Full text search and scoring operations are performed using the following system functions in the Azure Cosmos DB for NoSQL query language:

  • FullTextContains: Returns true if a given string is contained in the specified property of a document. This is useful in a WHERE clause when you want to ensure specific key words are included in the documents returned by your query.
  • FullTextContainsAll: Returns true if all of the given strings are contained in the specified property of a document. This is useful in a WHERE clause when you want to ensure that multiple key words are included in the documents returned by your query.
  • FullTextContainsAny: Returns true if any of the given strings are contained in the specified property of a document. This is useful in a WHERE clause when you want to ensure that at least one of the key words is included in the documents returned by your query.
  • FullTextScore: Returns a score.

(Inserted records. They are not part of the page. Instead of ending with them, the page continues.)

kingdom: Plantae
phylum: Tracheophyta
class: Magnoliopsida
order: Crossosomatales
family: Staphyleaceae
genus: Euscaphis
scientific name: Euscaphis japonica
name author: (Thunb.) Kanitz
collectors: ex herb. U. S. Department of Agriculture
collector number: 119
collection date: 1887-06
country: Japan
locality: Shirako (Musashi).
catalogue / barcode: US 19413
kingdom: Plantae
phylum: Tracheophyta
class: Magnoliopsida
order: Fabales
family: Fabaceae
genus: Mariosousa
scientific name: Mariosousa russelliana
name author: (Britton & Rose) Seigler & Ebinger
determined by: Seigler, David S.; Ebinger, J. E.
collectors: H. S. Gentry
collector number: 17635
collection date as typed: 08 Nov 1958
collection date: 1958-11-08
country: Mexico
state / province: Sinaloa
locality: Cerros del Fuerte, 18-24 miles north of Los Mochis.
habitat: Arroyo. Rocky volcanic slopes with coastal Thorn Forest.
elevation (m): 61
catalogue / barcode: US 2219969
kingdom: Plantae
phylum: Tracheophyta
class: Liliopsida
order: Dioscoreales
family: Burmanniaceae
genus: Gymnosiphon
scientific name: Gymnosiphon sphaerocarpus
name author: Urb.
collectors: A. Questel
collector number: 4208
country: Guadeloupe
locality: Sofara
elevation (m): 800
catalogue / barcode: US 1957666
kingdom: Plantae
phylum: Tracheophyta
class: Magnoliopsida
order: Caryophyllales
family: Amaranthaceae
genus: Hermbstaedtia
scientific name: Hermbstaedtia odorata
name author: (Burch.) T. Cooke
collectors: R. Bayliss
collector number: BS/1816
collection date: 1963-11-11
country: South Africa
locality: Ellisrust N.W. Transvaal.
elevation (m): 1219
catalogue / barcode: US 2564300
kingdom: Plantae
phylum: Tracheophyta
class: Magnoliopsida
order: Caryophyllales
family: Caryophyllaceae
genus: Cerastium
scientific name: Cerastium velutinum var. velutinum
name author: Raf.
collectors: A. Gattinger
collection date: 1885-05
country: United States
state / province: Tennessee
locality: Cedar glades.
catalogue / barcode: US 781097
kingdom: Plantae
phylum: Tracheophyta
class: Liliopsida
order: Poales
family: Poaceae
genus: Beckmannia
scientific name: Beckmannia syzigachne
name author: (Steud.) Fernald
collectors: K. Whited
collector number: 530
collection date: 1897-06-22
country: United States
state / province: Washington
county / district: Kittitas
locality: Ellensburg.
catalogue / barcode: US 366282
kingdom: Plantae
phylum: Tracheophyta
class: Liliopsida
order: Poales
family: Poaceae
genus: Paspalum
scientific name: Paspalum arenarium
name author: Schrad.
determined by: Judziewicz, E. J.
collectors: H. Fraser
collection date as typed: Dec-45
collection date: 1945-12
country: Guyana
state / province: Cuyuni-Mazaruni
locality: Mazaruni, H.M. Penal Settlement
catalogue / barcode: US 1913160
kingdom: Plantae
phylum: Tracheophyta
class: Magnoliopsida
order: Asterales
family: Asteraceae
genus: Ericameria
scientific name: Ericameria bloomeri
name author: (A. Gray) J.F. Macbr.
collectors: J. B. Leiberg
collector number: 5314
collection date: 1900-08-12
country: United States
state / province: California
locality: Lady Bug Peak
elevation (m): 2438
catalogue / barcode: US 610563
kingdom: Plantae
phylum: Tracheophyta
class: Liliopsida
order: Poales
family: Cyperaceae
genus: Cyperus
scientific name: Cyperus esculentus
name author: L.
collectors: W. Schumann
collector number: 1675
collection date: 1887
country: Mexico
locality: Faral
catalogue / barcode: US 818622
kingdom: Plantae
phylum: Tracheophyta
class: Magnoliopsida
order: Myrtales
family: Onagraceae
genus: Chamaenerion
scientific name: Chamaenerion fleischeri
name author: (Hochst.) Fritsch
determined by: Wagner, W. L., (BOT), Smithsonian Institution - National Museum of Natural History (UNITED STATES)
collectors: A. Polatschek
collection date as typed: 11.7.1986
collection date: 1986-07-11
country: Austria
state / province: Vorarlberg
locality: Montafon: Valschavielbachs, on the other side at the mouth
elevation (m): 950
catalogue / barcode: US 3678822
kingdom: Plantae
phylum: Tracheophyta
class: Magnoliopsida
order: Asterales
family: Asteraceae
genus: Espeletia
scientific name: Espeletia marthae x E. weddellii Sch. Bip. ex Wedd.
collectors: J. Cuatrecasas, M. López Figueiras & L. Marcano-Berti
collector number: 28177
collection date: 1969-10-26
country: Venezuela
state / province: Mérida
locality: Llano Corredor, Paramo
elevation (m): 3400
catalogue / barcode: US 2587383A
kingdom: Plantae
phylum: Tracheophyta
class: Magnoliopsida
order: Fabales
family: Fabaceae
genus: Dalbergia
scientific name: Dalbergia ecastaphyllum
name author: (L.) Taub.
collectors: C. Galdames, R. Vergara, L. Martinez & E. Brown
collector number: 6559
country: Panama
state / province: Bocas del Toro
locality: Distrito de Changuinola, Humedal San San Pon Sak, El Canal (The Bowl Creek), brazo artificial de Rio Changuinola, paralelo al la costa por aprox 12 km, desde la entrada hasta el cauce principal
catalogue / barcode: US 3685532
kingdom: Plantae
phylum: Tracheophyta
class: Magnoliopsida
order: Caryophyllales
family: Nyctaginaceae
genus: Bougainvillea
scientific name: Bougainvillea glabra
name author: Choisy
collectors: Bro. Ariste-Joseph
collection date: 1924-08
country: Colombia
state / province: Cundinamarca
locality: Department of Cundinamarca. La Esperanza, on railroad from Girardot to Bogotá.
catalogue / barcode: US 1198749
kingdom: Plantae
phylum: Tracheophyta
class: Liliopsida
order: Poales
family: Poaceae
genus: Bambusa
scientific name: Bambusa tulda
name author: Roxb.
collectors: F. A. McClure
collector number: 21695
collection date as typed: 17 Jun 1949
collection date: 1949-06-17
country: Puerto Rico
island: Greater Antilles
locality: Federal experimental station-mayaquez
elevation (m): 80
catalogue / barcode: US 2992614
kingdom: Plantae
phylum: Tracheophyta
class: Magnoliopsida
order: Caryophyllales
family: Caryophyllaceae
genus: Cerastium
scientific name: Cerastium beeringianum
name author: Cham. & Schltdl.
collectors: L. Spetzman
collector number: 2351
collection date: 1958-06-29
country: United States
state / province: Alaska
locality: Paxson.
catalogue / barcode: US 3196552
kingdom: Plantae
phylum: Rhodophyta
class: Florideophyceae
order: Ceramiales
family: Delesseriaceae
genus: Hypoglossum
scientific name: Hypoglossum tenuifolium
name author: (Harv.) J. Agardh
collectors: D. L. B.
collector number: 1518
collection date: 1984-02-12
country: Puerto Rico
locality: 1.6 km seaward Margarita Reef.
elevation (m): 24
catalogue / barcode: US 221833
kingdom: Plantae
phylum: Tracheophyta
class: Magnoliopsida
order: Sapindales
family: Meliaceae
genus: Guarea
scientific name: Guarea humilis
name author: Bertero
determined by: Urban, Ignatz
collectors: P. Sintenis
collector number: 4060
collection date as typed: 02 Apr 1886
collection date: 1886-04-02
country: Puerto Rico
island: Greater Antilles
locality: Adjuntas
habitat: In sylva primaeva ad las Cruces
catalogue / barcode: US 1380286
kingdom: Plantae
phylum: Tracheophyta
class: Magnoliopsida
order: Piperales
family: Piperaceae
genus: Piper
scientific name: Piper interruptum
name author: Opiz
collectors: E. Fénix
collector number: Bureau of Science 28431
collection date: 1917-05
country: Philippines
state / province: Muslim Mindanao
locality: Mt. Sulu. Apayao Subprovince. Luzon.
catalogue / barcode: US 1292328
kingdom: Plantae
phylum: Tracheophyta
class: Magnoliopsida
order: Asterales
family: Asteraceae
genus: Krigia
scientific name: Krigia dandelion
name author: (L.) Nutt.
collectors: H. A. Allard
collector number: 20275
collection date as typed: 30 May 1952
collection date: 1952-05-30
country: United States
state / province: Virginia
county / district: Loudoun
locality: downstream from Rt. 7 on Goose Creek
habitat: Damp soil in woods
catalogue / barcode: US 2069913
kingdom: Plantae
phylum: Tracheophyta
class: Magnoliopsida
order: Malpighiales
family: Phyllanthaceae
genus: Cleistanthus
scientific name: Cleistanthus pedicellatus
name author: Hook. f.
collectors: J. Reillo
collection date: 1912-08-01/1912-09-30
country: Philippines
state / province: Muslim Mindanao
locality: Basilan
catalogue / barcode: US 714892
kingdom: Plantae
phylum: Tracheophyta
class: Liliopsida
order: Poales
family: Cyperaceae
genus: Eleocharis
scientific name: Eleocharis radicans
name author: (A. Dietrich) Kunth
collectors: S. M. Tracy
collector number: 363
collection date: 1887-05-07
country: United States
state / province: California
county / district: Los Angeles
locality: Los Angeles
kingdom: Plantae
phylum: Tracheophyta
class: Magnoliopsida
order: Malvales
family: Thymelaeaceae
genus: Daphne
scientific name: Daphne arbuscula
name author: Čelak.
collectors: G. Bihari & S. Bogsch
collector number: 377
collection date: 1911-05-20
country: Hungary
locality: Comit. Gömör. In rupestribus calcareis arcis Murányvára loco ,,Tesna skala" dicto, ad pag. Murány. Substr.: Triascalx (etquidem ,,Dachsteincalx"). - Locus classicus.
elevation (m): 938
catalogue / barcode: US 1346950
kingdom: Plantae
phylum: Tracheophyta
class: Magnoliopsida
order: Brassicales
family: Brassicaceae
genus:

This can only be used in an ORDER BY RANK clause, where the returned documents are ordered by the rank of the full text score, with most relevant (highest scoring) documents at the top, and least relevant (lowest scoring) documents at the bottom

Here are a few examples of each function in use.

FullTextContains

In this example, we want to obtain the first 10 results where the keyword "bicycle" is contained in the property c.text.

SELECT TOP 10 *
FROM c
WHERE FullTextContains(c.text, "bicycle")

FullTextContainsAll

In this example, we want to obtain first 10 results where the keywords "red" and "bicycle" are contained in the property c.text.

SELECT TOP 10 *
FROM c
WHERE FullTextContainsAll(c.text, "red", "bicycle")

FullTextContainsAny

In this example, we want to obtain the first 10 results where the keywords "red" and either "bicycle" or "skateboard" are contained in the property c.text.

SELECT TOP 10 *
FROM c
WHERE FullTextContains(c.text, "red") AND FullTextContainsAny(c.text, "bicycle", "skateboard")

FullTextScore

In this example, we want to obtain the first 10 results where "mountain" and "bicycle" are included, and sorted by order of relevance. That is, documents that have these terms more often should appear higher in the list.

SELECT TOP 10 *
FROM c
ORDER BY RANK FullTextScore(c.text, ["bicycle", "mountain"])

Important

FullTextScore can only be used in the ORDER BY RANK clause and not projected in the SELECT statement or in a WHERE clause.